The Civilisation of Port Phillip
Settler ideology, violence, and rhetorical possession
Thomas James Rogers
Melbourne University Press Academic 2018
Paperback 254pp RRP: $44.99
Reviewer: Roger Buxton, April 2019
John Batman, Joseph Gellibrand and other prominent Vandiemonians formed the Port Phillip Association in 1835 and, at Indented Head; Batman signed a treaty with eight Kulin headmen giving the Association access to 600,000 acres of land for grazing sheep and cattle.

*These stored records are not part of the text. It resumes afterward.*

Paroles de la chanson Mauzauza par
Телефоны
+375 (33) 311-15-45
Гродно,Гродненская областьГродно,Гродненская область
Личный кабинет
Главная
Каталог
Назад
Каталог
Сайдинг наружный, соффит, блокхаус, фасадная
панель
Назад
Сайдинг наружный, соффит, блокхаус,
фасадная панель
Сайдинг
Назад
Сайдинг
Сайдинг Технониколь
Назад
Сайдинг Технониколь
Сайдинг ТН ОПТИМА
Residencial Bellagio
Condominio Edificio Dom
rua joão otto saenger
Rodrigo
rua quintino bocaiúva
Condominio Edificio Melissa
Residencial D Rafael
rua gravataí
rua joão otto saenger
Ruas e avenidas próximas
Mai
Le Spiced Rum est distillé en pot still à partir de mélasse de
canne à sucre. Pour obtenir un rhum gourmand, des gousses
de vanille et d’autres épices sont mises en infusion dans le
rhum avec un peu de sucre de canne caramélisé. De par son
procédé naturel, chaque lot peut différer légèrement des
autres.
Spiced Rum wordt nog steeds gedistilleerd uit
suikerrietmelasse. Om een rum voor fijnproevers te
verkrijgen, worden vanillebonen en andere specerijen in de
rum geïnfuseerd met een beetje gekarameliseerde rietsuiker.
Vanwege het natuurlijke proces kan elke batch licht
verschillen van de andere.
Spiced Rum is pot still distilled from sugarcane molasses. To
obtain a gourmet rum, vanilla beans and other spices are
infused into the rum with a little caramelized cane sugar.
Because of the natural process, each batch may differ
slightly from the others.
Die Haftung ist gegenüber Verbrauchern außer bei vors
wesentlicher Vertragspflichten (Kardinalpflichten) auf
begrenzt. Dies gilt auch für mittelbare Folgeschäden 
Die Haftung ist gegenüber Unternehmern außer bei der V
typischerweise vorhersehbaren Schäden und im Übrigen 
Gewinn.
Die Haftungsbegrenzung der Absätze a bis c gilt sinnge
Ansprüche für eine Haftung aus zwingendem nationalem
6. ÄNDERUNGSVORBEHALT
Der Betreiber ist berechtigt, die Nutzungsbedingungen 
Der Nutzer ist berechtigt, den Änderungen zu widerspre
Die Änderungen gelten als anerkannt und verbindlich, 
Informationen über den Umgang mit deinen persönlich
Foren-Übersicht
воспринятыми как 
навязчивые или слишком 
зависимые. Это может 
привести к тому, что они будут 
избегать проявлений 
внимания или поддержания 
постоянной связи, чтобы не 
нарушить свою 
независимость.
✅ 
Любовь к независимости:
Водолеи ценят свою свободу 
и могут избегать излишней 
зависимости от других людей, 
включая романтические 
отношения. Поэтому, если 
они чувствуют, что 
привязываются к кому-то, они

Thomas James Rogers has written a history of the ensuing rhetorical possession of the Port Phillip District, a possession accompanied by the violent dispossession of the Aboriginal Inhabitants. He asks what the settlers thought they were doing and uses the original reports and settler recollections to show how they told the story of their role in the British civilisation of Port Phillip. Civilisation is a controversial concept, but the settlers believed the Aboriginal occupants were not complete societies, but hunter-gatherers who had not progressed up the scale of civilisation. This is a thought-provoking book about the myths and ideologies of the free settlers themselves, their convict-class servants and the government officials.

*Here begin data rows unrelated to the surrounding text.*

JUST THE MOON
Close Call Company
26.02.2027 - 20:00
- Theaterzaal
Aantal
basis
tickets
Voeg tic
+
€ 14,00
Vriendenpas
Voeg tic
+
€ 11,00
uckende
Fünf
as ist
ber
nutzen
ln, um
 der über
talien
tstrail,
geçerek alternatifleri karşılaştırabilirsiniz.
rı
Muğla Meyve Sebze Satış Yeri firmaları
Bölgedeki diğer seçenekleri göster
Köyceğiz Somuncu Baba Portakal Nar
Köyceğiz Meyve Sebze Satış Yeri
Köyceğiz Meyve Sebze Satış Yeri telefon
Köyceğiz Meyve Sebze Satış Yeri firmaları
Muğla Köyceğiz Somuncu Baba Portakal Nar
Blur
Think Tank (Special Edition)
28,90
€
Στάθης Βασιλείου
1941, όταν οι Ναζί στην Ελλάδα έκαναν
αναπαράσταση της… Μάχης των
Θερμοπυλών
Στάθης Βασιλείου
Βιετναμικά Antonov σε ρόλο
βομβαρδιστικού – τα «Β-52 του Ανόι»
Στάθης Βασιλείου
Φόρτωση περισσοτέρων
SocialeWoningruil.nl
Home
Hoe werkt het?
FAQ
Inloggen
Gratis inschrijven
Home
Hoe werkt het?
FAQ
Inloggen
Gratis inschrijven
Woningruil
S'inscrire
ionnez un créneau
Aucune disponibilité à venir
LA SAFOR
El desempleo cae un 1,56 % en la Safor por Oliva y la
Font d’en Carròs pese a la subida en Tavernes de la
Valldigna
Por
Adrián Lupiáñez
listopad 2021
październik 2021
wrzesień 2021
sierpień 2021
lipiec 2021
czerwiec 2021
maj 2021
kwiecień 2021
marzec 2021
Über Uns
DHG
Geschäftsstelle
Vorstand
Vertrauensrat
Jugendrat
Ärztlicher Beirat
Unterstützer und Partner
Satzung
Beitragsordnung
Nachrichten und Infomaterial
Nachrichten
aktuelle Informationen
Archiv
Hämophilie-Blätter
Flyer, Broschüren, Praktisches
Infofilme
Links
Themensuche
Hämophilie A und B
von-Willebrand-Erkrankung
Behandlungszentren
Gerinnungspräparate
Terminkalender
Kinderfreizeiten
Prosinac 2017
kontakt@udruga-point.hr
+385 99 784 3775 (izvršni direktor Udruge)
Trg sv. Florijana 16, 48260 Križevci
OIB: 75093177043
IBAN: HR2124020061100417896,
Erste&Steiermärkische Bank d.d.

Aboriginal history is often considered as separate to, and primarily preceding European settlement, but here the agency of the Aboriginal people is included in the story of the settlement of the Port Phillip District. The actions of their ‘cowardly’ assigned convict-class servants were often ‘written out’ by the free settlers. The tropes of the ‘cowardly servants’ and the ‘naked savages’ are illustrated by the clashes between the Faithfull brothers and their servants and Aboriginal warriors near Benalla. After firing on Aborigines stealing cattle, what was presumably a revenge attack occurred in which eight ‘cowardly’ servants and one Aborigine were killed. Some months later George Faithfull and two servants, all mounted on horses were attacked by ‘some hundreds of painted warriors’ and over the next six hours 60 rounds were fired, and according to George Faithfull, “I trust and believe that many of the bravest of the savage warriors bit the dust”. Violence against the ‘savages’ was sometimes described disingenuously to avoid prosecution for murder.

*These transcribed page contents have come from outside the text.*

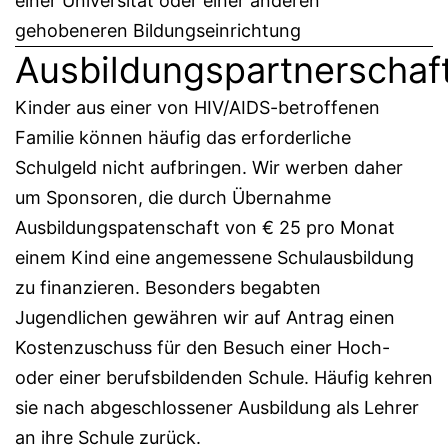
einer Universität oder einer anderen
gehobeneren Bildungseinrichtung
Ausbildungspartnerschaf
Kinder aus einer von HIV/AIDS-betroffenen
Familie können häufig das erforderliche
Schulgeld nicht aufbringen. Wir werben daher
um Sponsoren, die durch Übernahme
Ausbildungspatenschaft von € 25 pro Monat
einem Kind eine angemessene Schulausbildung
zu finanzieren. Besonders begabten
Jugendlichen gewähren wir auf Antrag einen
Kostenzuschuss für den Besuch einer Hoch-
oder einer berufsbildenden Schule. Häufig kehren
sie nach abgeschlossener Ausbildung als Lehrer
an ihre Schule zurück.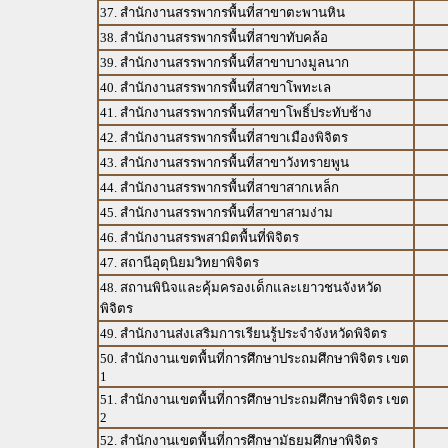
37. สำนักงานสรรพากรพื้นที่สาขาตะพานหิน
38. สำนักงานสรรพากรพื้นที่สาขาทับคล้อ
39. สำนักงานสรรพากรพื้นที่สาขาบางมูลนาก
40. สำนักงานสรรพากรพื้นที่สาขาโพทะเล
41. สำนักงานสรรพากรพื้นที่สาขาโพธิ์ประทับช้าง
42. สำนักงานสรรพากรพื้นที่สาขาเมืองพิจิตร
43. สำนักงานสรรพากรพื้นที่สาขาวังทรายพูน
44. สำนักงานสรรพากรพื้นที่สาขาสากเหล็ก
45. สำนักงานสรรพากรพื้นที่สาขาสามง่าม
46. สำนักงานสรรพสามิตพื้นที่พิจิตร
47. สถานีอุตุนิยมวิทยาพิจิตร
48. สถานพินิจและคุ้มครองเด็กและเยาวชนจังหวัด
พิจิตร
49. สำนักงานส่งเสริมการเรียนรู้ประจำจังหวัดพิจิตร
50. สำนักงานเขตพื้นที่การศึกษาประถมศึกษาพิจิตร เขต
1
51. สำนักงานเขตพื้นที่การศึกษาประถมศึกษาพิจิตร เขต
2
52. สำนักงานเขตพื้นที่การศึกษามัธยมศึกษาพิจิตร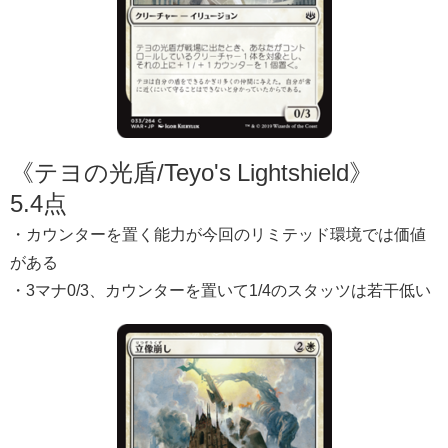
《テヨの光盾/Teyo's Lightshield》
5.4点
・カウンターを置く能力が今回のリミテッド環境では価値
がある
・3マナ0/3、カウンターを置いて1/4のスタッツは若干低い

There were great differences between the free settlers, their servants, government officials and the humanitarians, whose interests in the District were frequently opposed. The settlers wanted to drive the Aboriginal occupants away from their runs, and to destroy them if necessary, while the protectors considered the Aboriginal people as British subjects requiring care and protection. There was also friction between the settlers and the government officials sent down from the Middle District to keep order.
This is a scholarly book with an impressive bibliography and extensive chapter endnotes (in excess of 100 in several chapters) and is recommended reading for anyone with an interest in the early European settlement of The Port Phillip District.
The RUSI – Vic library thanks the publisher for providing this work for review.